Si nous tentons d’interpréter l’intention contenue dans le titre, on peut penser que les jeunes sont spécifiquement marqués par cela (fameuse génération Y), on peut penser aussi que les autres (les adultes les vieux) savent s’orienter, et on peut enfin penser que le GPS rend nos enfants stupides.

Refusons là d’entrer plus avant dans cet éternel questionnement sur l’impact des technologies sur les jeunes et la conclusion qui veut qu’ils soient techno-dépendants alors que « nous » adultes savons… Allons plutôt dans le sens d’un questionnement sur l’externalisation des fonctions cognitives, thème cher, entre autres à Michel Serres dans sa conférence pour le quarantième anniversaire de l’INRIA.

La question plus globale qu’il faut poser aujourd’hui est de savoir en quoi l’instrumentation des activités humaines modifie l’humain, sa culture, ses comportements et aussi son fonctionnement psychique, cognitif et neurophysiologique.

La question qui en découle pour l’éducateur, l’enseignant, c’est de savoir comment prendre en compte cette instrumentation dans son enseignement.

§ **Consignes**:
[1] Relevez toutes les interprétations du titre que l'extrait choisi introduit par « on peut penser ».
[2] Répondez à ces questions d'après l'extrait choisi :
(a) Quelle génération est citée à propos des jeunes ?
(b) À quelle occasion Michel Serres a-t-il donné sa conférence ?
(c) Pour qui se pose la question qui découle de la question plus globale ?
[3] Recopiez l'extrait choisi depuis « La question plus » jusqu'à « dans son enseignement. », en substituant « automatisation » à « instrumentation ».

§ **Données enregistrées**:
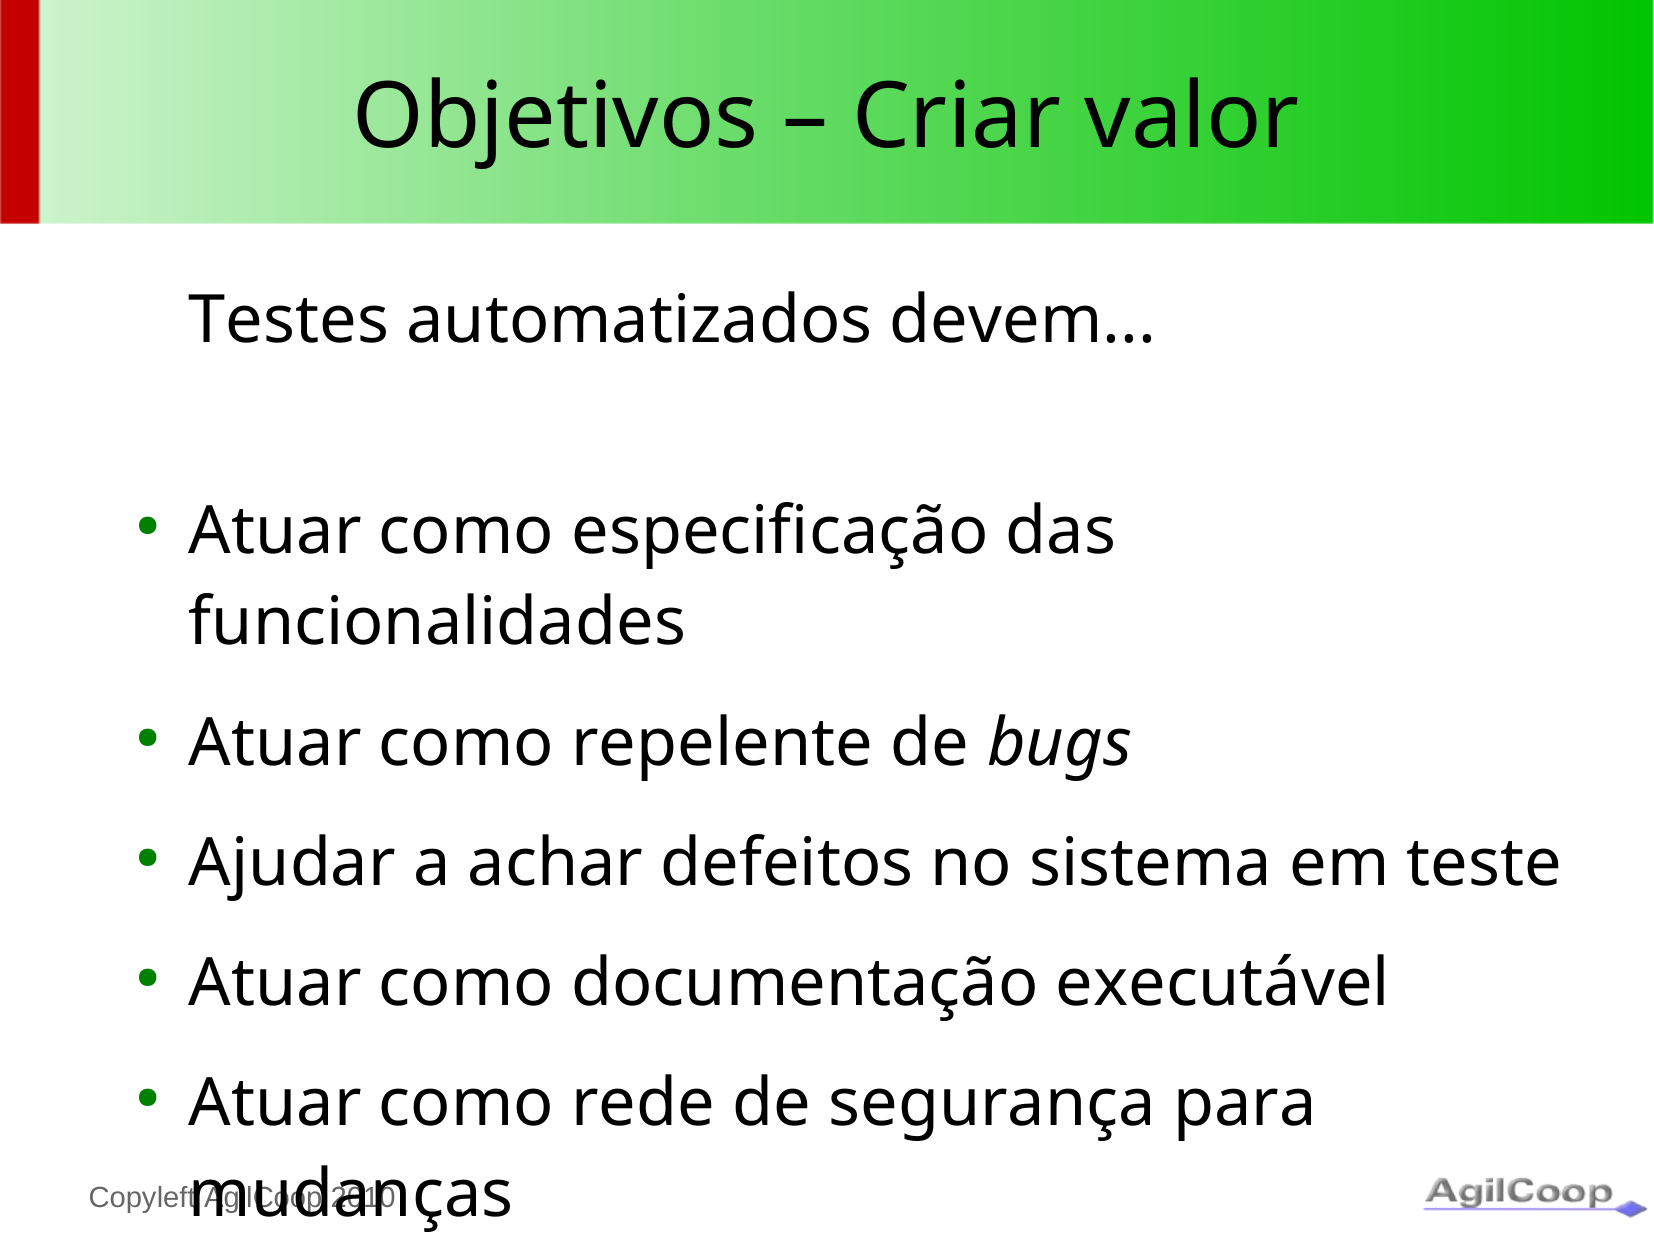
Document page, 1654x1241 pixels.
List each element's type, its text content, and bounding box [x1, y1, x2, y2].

§ **Corrigés**:
[1]
- les jeunes sont spécifiquement marqués par cela (fameuse génération Y)
- les autres (les adultes les vieux) savent s'orienter
- le GPS rend nos enfants stupides

[2]
(a) La génération Y.
(b) Pour le quarantième anniversaire de l'INRIA.
(c) Pour l'éducateur, l'enseignant.

[3]
La question plus globale qu’il faut poser aujourd’hui est de savoir en quoi l’automatisation des activités humaines modifie l’humain, sa culture, ses comportements et aussi son fonctionnement psychique, cognitif et neurophysiologique.

La question qui en découle pour l’éducateur, l’enseignant, c’est de savoir comment prendre en compte cette automatisation dans son enseignement.